¿Es la primera comunión el culmen de la iniciación cristiana?
Voy a comenzar por el primer problema. Tal como está montada en España la pastoral sacramental, sobre todo la pastoral de la iniciación cristiana, está resultando que todo el proceso de iniciación culmina con la confirmación. Teóricamente, todo el mundo afirma que la iniciación culmina en la eucaristía; pero en la práctica no es así. De hecho, el camino de iniciación catequética, en parroquias y colegios, termina con la confirmación. Ahí concluye todo. Recibido el sacramento de la confirmación, nuestros adolescentes consideran terminada su educación cristiana y, casi siempre, se ausentan definitivamente de la iglesia y de la práctica sacramental. Lamentablemente este es el comportamiento habitual.
En la base de este comportamiento pastoral existe una visión eminentemente antropológica del conjunto sacramental. Hay una cierta pretensión de que los sacramentos deben ir acompañando el crecimiento y desarrollo fisiológico de nuestros muchachos. Es un criterio, a mi juicio, muy sesgado y parcial. Porque el bautismo, a todas luces, no es un sacramento destinado a los niños. Ni los tres sacramentos de la iniciación deben definirse como una especia de acompañamiento ritual o religioso de nuestros adolescentes. La existencia de un ritual destinado a la iniciación cristiana de adultos desmiente taxativamente esta pretensión.
Por otra parte, la dimensión plural del organismo sacramental cristiano hay que interpretarla como una respuesta adecuada a las diversas situaciones existenciales en que se encuentra el creyente a lo largo de su vida. Cada sacramento representa un modo de encuentro personal y comunitario del cristiano con el Señor Jesús. Un encuentro de gracia, liberador y purificador, que ayuda y estimula al creyente en el seguimiento evangélico.

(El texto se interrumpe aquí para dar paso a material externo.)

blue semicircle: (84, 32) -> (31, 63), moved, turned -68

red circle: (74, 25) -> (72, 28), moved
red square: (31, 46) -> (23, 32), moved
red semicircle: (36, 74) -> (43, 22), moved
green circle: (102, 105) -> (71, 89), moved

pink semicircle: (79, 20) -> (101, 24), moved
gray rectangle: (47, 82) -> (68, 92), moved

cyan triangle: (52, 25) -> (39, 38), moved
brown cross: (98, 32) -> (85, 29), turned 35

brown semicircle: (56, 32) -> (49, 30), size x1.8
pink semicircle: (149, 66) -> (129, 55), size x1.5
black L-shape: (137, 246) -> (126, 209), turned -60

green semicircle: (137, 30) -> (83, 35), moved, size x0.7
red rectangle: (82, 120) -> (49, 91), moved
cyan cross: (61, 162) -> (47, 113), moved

A mi juicio, los sacramentos no son principalmente hitos que marcan o jalonan las etapas de nuestro desarrollo vital; son, más bien, momentos fuertes, intensos, en los que el Señor nos sale al encuentro para llenar con su presencia, no precisamente etapas cronológicas, sino momentos fuertes de nuestra vida.
Pero no es cuestión de remontarnos tan arriba. El peso de la tradición es muy importante, por supuesto. Pero aquí no nos movemos con criterios arqueológicos. Las orientaciones litúrgicas y pastorales emanadas del Concilio Vaticano II se mueven en esta misma línea. Y, si hay motivos que puedan aconsejar el aplazamiento del sacramento de la confirmación a una edad en que los aspirantes hayan adquirido un mayor nivel de madurez, con mayor razón tendría que adoptarse este mismo criterio para aplazar la recepción de la eucaristía. A no ser que se tenga la falsa idea de que, para recibir la confirmación, hace falta un mayor nivel de responsabilidad y de compromiso, que para participar en la eucaristía.
Es cierto que entre nosotros está muy arraigada la costumbre de celebrar primero la primera comunión cuando los niños llegan al uso de la razón. Es lo habitual y, en torno a esta costumbre, hay montada una colosal parafernalia social que desdibuja por completo el carácter religioso del acontecimiento. La confirmación queda aplazada para los adolescentes. Esa es la costumbre. Yo apostaría, sin embargo, por un aplazamiento de la primera comunión y a una celebración conjunta de la confirmación. Esta sería una ratificación del compromiso bautismal; y todo culminaría con la admisión y el acceso de los aspirantes a la mesa eucarística. De ese modo se expresaría la incorporación a la comunidad eclesial y a la plena comunión con el Señor.